[Collected data]
_ _ _

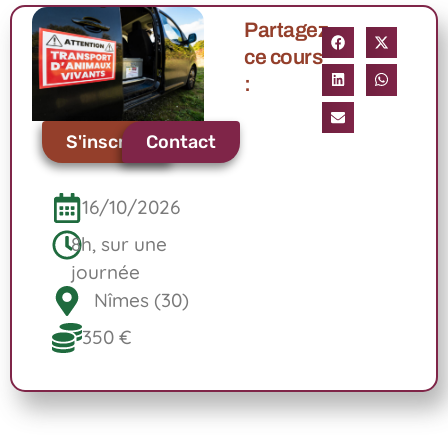
Partagez
ce cours
:
S'inscrire
Contact
16/10/2026
8h, sur une
journée
Nîmes (30)
350 €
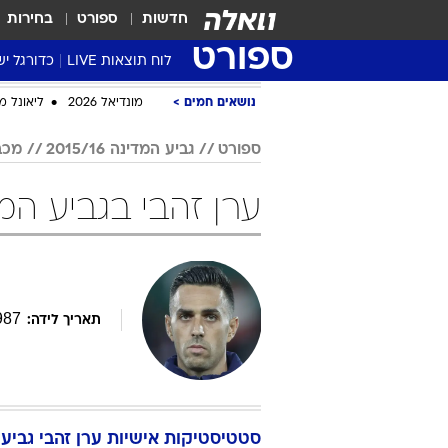
חדשות
ספורט
בחירות
ספורט
לוח תוצאות LIVE
כדורגל יש
ליגת העל Winner
סטט' ליגת
גביע המדי
גביע הטוט
שגרירים
נבחרות י
ליגה לאומ
ליגה א'
נושאים חמים
מונדיאל 2026
ליאונל מ
ספורט
גביע המדינה 2015/16
מכב
ערן זהבי בגביע המדינה 015/16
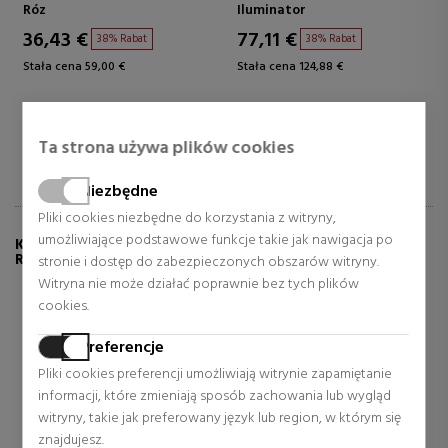
KOMPAKTOWY
PUDER BRĄZUJĄCY
Róz
Iluminator
36,43 €
77,11 €
38% Rabat
38% Rabat
Stała cena 59,00 €
Stała cena 124,88 €
Ta strona używa plików cookies
Niezbędne
Pliki cookies niezbędne do korzystania z witryny,
umożliwiające podstawowe funkcje takie jak nawigacja po
KLIENCI, KTÓRZY KUPILI TEN PRODUKT, KUPILI
RÓWNIEŻ:
stronie i dostęp do zabezpieczonych obszarów witryny.
Witryna nie może działać poprawnie bez tych plików
cookies.
Preferencje
Pliki cookies preferencji umożliwiają witrynie zapamiętanie
informacji, które zmieniają sposób zachowania lub wygląd
witryny, takie jak preferowany język lub region, w którym się
znajdujesz.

_ _ _

HOW TO COMPLETE THIS TASK: Pull out every line of the listing that contains the string "cookies". Matching is case-sensitive.

RESPONSE TO THIS EXERCISE:
Ta strona używa plików cookies
Pliki cookies niezbędne do korzystania z witryny,
cookies.
Pliki cookies preferencji umożliwiają witrynie zapamiętanie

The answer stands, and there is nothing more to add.